I have to say, i just really need something to happen for me in these times. It is such a completely bizarre feeling, like i go out with maybe, only 2 friends i might have from work time and again, and finally reveal to them how fucked i feel, and the best they got is just 'be yourself man it will come'. Like, i try to follow the 'dont say no rule' and just do shit, but the thing with that is you need things to say yes to or they might as well dont exist. So im basically like 'yeah im 33 and only been on 2 dates with the same girl and it was a nightmare' bullshit after a few beers, and of course at that point im just like 'good job loser its a pity party again', and the best people got is to show you videos and photos of literally smoking hot girls they just dated a week ago. Like my immediate reaction is like 'how they hell they pull that off', might as well be rocket science. And the fucked up thing that makes me a weird mess is the guy showing this shit off also is complaining they have it so hard. It really is a nightmare i cant escape from.

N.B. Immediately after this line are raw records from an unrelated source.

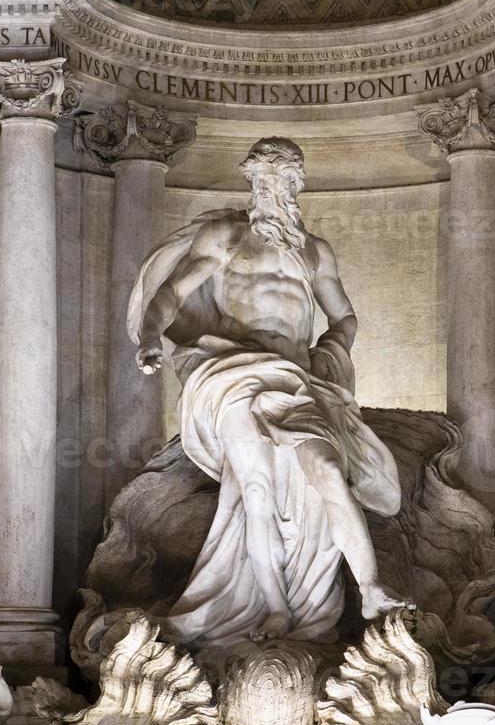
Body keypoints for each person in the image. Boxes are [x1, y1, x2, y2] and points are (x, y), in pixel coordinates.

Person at [126, 137, 409, 646]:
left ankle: (369, 587)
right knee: (254, 492)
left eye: (285, 178)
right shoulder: (225, 236)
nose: (274, 187)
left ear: (298, 184)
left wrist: (330, 354)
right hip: (233, 372)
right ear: (251, 179)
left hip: (297, 379)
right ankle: (276, 609)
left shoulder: (316, 251)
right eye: (265, 177)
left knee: (325, 470)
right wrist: (149, 337)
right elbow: (171, 293)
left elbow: (343, 315)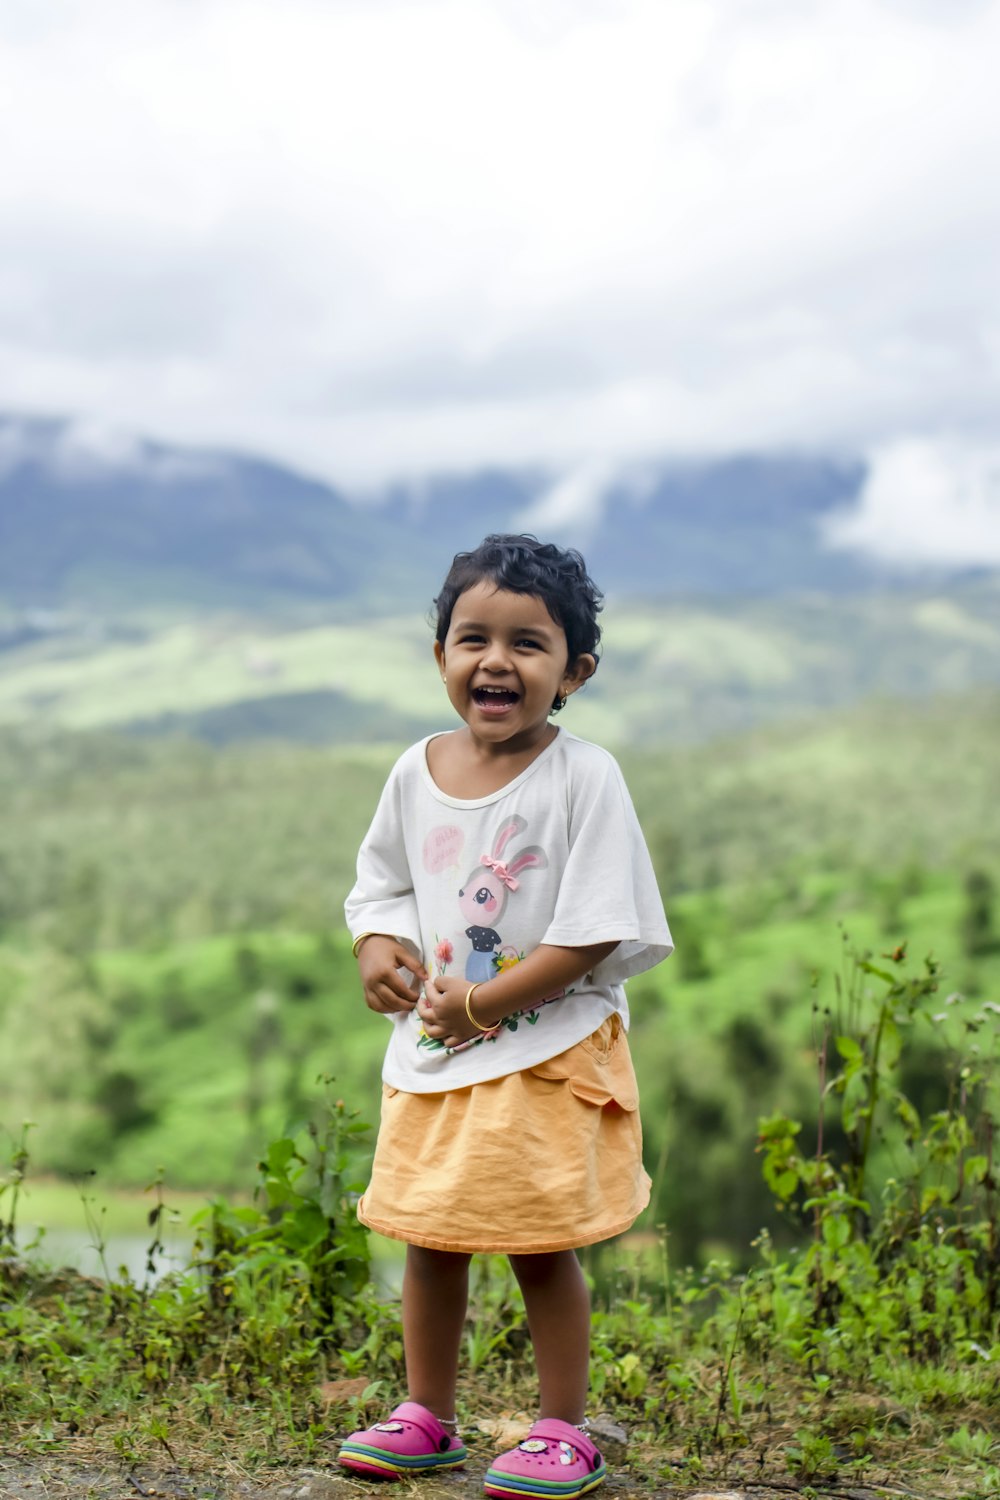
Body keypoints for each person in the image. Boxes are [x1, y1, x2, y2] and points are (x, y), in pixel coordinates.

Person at [338, 534, 672, 1498]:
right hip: (438, 1053)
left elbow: (597, 934)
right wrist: (378, 951)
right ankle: (426, 1415)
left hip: (543, 1049)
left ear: (576, 671)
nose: (496, 660)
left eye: (529, 643)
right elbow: (382, 886)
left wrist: (483, 1002)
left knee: (537, 1241)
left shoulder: (583, 778)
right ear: (441, 654)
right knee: (432, 1234)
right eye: (472, 637)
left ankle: (562, 1428)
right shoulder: (416, 770)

People have it so easy with this shit. I mean ive been working out hardcore, i eat and dress well, have my own place, basically check the boxes i am supposed to check but cant overcome the personality/mental issues. I mean i actually can look in the mirror now and think i look good, which must mean a lot cause my negative self image is through the roof. I am such a broken state of affairs i am having a real hard time coping. I mean i know what i guess i would have to do, but just cant. I spent my teenage years with suicide attempts and mental institutions and now im just left a broken person that nobody gives a shit. And a fucking 33 yr old virgin, might as well be a freak of nature. it is really hard to keep moving forward. Im not expecting anyone to give a shit i just felt the need to vent and type it out. I do this like 2 times a year on GAF. neverending nightmare.
I'm sorry if this comes off as harsh, but you've manufactured your own nightmare, bud.
I don't quite know how you intend to solve your problems when you're spending every day of your life trapped in your own head, which is apparently filled to the brim with irrational beliefs of not only yourself, but of the people around you. Take this whole "people have it so easy with this shit" shit. Care to point me in the direction of these people? Am I mistaken, or is this thread filled with countless posts from other guys facing dating troubles, too? So, what makes your case so different? What is it that polarizes you from everyone else in the world that fights the same fight as you do?
The answer to that question is that you've convinced yourself that you are on a different level of failure than anyone else, but that's not true at all. Lots of other men that are your age struggle just the same. Like you, they've allowed one challenging facet of their life define their happiness, and the pain they feel is excruciating to a degree that no message board post could properly describe. Just because those people aren't in your social circle or on your social media feeds doesn't mean they don't exist. So, stop pretending you're on an island. It's the biggest lie human beings could ever tell themselves.
Venting about this imaginary island of yours will solve nothing. The only purpose it serves is a means to bring you back here again with the same old story. And why? Because you'll have never saw through your self-made illusion of hopelessness. You'll just keep racking up more days of forfeit until you need to vent again. You're your own vicious cycle.
I think it's about time that you put the pity party down and start picking up some fucking pieces. It's not as daunting as your mind wants to make it out to be, either. You just need to learn where to start healing.
I can tell you where you shouldn't start, though... and that's with hinging your healing on women. What you need to do is heal for yourself. Find your trigger points. Discipline your mind. Filter your thoughts. Get to the bottom of some shit. And most of all, quit sitting around and allowing yourself to get frustrated just because you're late to the dating party. Everyone's late to something in life. We have our tribulations, and you have yours. It's not a fucking competition about who has it the worst. It's life, and we're all in this shit together.
So, snap out of this rut. Start the process. Quit looking at dating, relationships, and pussy as a magical cure-all for your pain. It's not. This is about you stepping out of that island and grabbing hold of your life again, so do it. And maybe then, you won't be back here with the same sad story anymore. You got this.